Below we expound upon the CPT-160's performance in each of our individual tests.
Bread Toasting Quality
Like all the models we tested, the CPT-160 was able to make respectable slices of toast, but with significantly more inconsistencies than most other models. It scored a 5 out of 10 in this metric, sharing the bottom spot with the KitchenAid and falling well behind the top performing Oster Jelly Bean and Smeg, which both scored 9. It made toast with conspicuous white areas near the crust, and often charred one vertical side while leaving the other fairly light. While most people wouldn't scoff at this toast, its inconsistencies were evident enough that even the less finicky of toast eaters would probably notice them. The last thing you want is picky Aunt Bertha complaining about her toast when she comes over for breakfast.
Ease of Use
The CPT-160 has fairly basic, intuitive controls. All of its mode buttons have adjacent lights that turn on when pressed, making it clear which mode is currently selected. The shade knob is continuous and doesn't click into each setting, so it is a bit more difficult to select the exact same setting each time. The lever feels a bit flimsy to use and the unit doesn't have much weight to it. Rubber feet prevent it from sliding when pressing buttons, but lifting the lever to pull smaller items out of the slot tends to lift the entire toaster rather than just the stubborn english muffin. It has a very wide and easy to clean crumb tray, but the tray removes from the back of the unit, which is a bit of a bother. Overall this scored the CPT-160 a score of 5 on our ease of use test. This separates it from the worst performer, which scored a 3, but is well behind the top performers, both of which scored an 8.
Bagel Toasting Quality
The CPT-160 shared common bagel toasting issues with many of the other models in our test. It often toasted one half of each bagel slice a few shades darker than the other. In some cycles it produced inconsistencies across slices as well, toasting one slice much more than the other. The bagel mode does not turn off the outside elements, leaving the backsides of bagels toasted rather than in their ideal warm and gooey state. All of this translated into a score of 6 out of 10 on our bagel toasting test. This is an average score in a metric where models that were capable of toasting bagels scored between 4 and 10.

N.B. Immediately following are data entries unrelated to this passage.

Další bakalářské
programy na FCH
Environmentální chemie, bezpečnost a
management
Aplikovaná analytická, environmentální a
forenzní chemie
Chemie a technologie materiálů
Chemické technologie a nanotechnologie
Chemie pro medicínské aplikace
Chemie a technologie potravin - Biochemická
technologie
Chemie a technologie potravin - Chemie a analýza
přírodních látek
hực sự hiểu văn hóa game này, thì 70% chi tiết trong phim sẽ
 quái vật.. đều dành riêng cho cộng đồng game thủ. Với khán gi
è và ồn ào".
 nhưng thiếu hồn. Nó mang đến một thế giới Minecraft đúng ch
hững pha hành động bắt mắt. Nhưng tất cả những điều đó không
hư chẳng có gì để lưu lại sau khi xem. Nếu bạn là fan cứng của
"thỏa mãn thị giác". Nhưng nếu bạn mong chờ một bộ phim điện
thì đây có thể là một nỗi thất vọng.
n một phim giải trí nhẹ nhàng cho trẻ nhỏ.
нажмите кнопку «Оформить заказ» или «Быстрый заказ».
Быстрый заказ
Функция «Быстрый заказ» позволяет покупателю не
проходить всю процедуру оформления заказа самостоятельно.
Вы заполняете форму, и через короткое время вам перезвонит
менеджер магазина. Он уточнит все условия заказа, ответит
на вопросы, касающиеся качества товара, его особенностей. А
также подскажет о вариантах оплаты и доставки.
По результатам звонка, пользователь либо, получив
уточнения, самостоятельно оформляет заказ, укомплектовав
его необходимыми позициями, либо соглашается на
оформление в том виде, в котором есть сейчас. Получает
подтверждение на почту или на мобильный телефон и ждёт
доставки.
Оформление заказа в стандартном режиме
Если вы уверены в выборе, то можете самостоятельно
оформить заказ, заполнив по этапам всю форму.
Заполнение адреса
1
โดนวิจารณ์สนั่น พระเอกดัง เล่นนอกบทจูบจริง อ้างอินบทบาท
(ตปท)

Frozen Food/Defrosting Quality
The CPT-160's defrost mode slowly warms and thaws frozen goods before moving on to full toasting temperature. Generally we found that models using this technique performed much better in our frozen food tests. While the CPT-160 performed acceptably in our tests, it did not perform as well as other models that utilize this technique. It struggled to make even toast from frozen bread, churning out slices with large white splotches. Even on higher shade settings the defrost function toasted frozen waffles on the light side, but they were toasted all the way through. This relatively poor frozen bread and mediocre frozen waffle performance earned the CPT-160 a score of 4 on our defrosting test. It was just slightly better than the worst performing Darth Toaster, but nowhere near the quality of the top performing Smeg and Oster Jelly Bean.
Listing for $50, the CPT-160 offers average performance at an average price. However, for a list price that is $15 less you can get the Best Buy Award Winning Oster Jelly Bean, which far outperformed the CPT-160 in our bread and frozen goods testing and feels more solidly built. We would call the CPT-160's value average, there are certainly better values out there, but it clearly is not a bad value.
At its core the CPT-160 is basic toaster that provides basic functionality. With its reasonably low price few people will find it a dissatisfying purchase, but there are certainly better options and better values to be found.